▶ [Given exercise]: Copy every line of the data below word for word, changing nothing.

-- START OF Records for this exercise --

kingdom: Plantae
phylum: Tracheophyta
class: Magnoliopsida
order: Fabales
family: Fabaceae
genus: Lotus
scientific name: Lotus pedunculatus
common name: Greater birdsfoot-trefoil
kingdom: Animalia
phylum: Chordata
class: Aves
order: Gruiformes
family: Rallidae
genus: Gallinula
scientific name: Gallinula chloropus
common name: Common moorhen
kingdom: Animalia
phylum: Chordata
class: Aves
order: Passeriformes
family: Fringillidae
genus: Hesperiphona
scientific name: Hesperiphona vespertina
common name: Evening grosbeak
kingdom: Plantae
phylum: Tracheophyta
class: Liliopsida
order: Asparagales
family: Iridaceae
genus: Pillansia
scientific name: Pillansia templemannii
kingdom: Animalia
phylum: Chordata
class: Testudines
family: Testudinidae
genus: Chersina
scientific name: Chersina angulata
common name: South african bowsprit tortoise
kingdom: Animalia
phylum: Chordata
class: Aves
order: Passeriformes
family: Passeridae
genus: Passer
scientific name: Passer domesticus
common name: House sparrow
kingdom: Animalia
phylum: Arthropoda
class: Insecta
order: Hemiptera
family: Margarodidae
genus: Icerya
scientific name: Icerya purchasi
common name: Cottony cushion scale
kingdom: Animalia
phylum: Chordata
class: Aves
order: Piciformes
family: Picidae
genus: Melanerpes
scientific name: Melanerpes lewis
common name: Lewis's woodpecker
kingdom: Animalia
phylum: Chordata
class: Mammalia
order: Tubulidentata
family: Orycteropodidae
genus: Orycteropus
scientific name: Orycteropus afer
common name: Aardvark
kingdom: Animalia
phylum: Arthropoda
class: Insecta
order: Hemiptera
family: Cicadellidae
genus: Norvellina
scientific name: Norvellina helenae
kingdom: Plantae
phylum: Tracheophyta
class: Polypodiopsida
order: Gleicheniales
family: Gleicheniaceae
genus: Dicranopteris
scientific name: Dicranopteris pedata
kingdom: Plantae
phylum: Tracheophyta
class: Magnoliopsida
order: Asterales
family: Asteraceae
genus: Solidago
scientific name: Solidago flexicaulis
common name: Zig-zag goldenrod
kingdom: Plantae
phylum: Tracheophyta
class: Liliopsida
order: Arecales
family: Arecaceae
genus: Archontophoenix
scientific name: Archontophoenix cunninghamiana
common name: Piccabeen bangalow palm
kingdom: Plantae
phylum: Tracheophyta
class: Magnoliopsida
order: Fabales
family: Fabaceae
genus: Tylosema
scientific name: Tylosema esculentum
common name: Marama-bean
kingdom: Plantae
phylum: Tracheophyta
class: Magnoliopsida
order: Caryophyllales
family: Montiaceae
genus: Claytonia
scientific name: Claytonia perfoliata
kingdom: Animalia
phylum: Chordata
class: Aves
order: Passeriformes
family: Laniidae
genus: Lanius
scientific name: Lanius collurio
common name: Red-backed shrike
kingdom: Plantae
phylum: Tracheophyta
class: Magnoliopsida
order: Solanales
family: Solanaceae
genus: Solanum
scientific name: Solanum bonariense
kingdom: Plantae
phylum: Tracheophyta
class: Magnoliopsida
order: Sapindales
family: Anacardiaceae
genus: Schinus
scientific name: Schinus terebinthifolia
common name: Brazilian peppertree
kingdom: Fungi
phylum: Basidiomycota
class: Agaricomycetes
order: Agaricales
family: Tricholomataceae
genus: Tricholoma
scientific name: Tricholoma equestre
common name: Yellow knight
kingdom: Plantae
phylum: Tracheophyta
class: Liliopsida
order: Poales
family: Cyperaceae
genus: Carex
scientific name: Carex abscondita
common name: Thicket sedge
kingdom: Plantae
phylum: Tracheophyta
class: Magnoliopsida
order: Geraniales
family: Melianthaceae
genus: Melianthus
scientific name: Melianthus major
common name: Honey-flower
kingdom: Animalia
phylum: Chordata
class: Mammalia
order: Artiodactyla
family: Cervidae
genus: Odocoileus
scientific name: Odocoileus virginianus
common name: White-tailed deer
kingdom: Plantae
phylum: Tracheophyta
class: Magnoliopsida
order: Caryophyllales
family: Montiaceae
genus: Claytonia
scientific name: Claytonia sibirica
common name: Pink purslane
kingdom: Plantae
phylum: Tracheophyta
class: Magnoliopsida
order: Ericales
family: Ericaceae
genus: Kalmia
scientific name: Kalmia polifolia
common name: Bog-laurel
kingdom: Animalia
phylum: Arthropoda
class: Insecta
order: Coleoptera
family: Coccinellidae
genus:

-- END OF Records for this exercise --

▶ [Result for this exercise]:
kingdom: Plantae
phylum: Tracheophyta
class: Magnoliopsida
order: Fabales
family: Fabaceae
genus: Lotus
scientific name: Lotus pedunculatus
common name: Greater birdsfoot-trefoil
kingdom: Animalia
phylum: Chordata
class: Aves
order: Gruiformes
family: Rallidae
genus: Gallinula
scientific name: Gallinula chloropus
common name: Common moorhen
kingdom: Animalia
phylum: Chordata
class: Aves
order: Passeriformes
family: Fringillidae
genus: Hesperiphona
scientific name: Hesperiphona vespertina
common name: Evening grosbeak
kingdom: Plantae
phylum: Tracheophyta
class: Liliopsida
order: Asparagales
family: Iridaceae
genus: Pillansia
scientific name: Pillansia templemannii
kingdom: Animalia
phylum: Chordata
class: Testudines
family: Testudinidae
genus: Chersina
scientific name: Chersina angulata
common name: South african bowsprit tortoise
kingdom: Animalia
phylum: Chordata
class: Aves
order: Passeriformes
family: Passeridae
genus: Passer
scientific name: Passer domesticus
common name: House sparrow
kingdom: Animalia
phylum: Arthropoda
class: Insecta
order: Hemiptera
family: Margarodidae
genus: Icerya
scientific name: Icerya purchasi
common name: Cottony cushion scale
kingdom: Animalia
phylum: Chordata
class: Aves
order: Piciformes
family: Picidae
genus: Melanerpes
scientific name: Melanerpes lewis
common name: Lewis's woodpecker
kingdom: Animalia
phylum: Chordata
class: Mammalia
order: Tubulidentata
family: Orycteropodidae
genus: Orycteropus
scientific name: Orycteropus afer
common name: Aardvark
kingdom: Animalia
phylum: Arthropoda
class: Insecta
order: Hemiptera
family: Cicadellidae
genus: Norvellina
scientific name: Norvellina helenae
kingdom: Plantae
phylum: Tracheophyta
class: Polypodiopsida
order: Gleicheniales
family: Gleicheniaceae
genus: Dicranopteris
scientific name: Dicranopteris pedata
kingdom: Plantae
phylum: Tracheophyta
class: Magnoliopsida
order: Asterales
family: Asteraceae
genus: Solidago
scientific name: Solidago flexicaulis
common name: Zig-zag goldenrod
kingdom: Plantae
phylum: Tracheophyta
class: Liliopsida
order: Arecales
family: Arecaceae
genus: Archontophoenix
scientific name: Archontophoenix cunninghamiana
common name: Piccabeen bangalow palm
kingdom: Plantae
phylum: Tracheophyta
class: Magnoliopsida
order: Fabales
family: Fabaceae
genus: Tylosema
scientific name: Tylosema esculentum
common name: Marama-bean
kingdom: Plantae
phylum: Tracheophyta
class: Magnoliopsida
order: Caryophyllales
family: Montiaceae
genus: Claytonia
scientific name: Claytonia perfoliata
kingdom: Animalia
phylum: Chordata
class: Aves
order: Passeriformes
family: Laniidae
genus: Lanius
scientific name: Lanius collurio
common name: Red-backed shrike
kingdom: Plantae
phylum: Tracheophyta
class: Magnoliopsida
order: Solanales
family: Solanaceae
genus: Solanum
scientific name: Solanum bonariense
kingdom: Plantae
phylum: Tracheophyta
class: Magnoliopsida
order: Sapindales
family: Anacardiaceae
genus: Schinus
scientific name: Schinus terebinthifolia
common name: Brazilian peppertree
kingdom: Fungi
phylum: Basidiomycota
class: Agaricomycetes
order: Agaricales
family: Tricholomataceae
genus: Tricholoma
scientific name: Tricholoma equestre
common name: Yellow knight
kingdom: Plantae
phylum: Tracheophyta
class: Liliopsida
order: Poales
family: Cyperaceae
genus: Carex
scientific name: Carex abscondita
common name: Thicket sedge
kingdom: Plantae
phylum: Tracheophyta
class: Magnoliopsida
order: Geraniales
family: Melianthaceae
genus: Melianthus
scientific name: Melianthus major
common name: Honey-flower
kingdom: Animalia
phylum: Chordata
class: Mammalia
order: Artiodactyla
family: Cervidae
genus: Odocoileus
scientific name: Odocoileus virginianus
common name: White-tailed deer
kingdom: Plantae
phylum: Tracheophyta
class: Magnoliopsida
order: Caryophyllales
family: Montiaceae
genus: Claytonia
scientific name: Claytonia sibirica
common name: Pink purslane
kingdom: Plantae
phylum: Tracheophyta
class: Magnoliopsida
order: Ericales
family: Ericaceae
genus: Kalmia
scientific name: Kalmia polifolia
common name: Bog-laurel
kingdom: Animalia
phylum: Arthropoda
class: Insecta
order: Coleoptera
family: Coccinellidae
genus:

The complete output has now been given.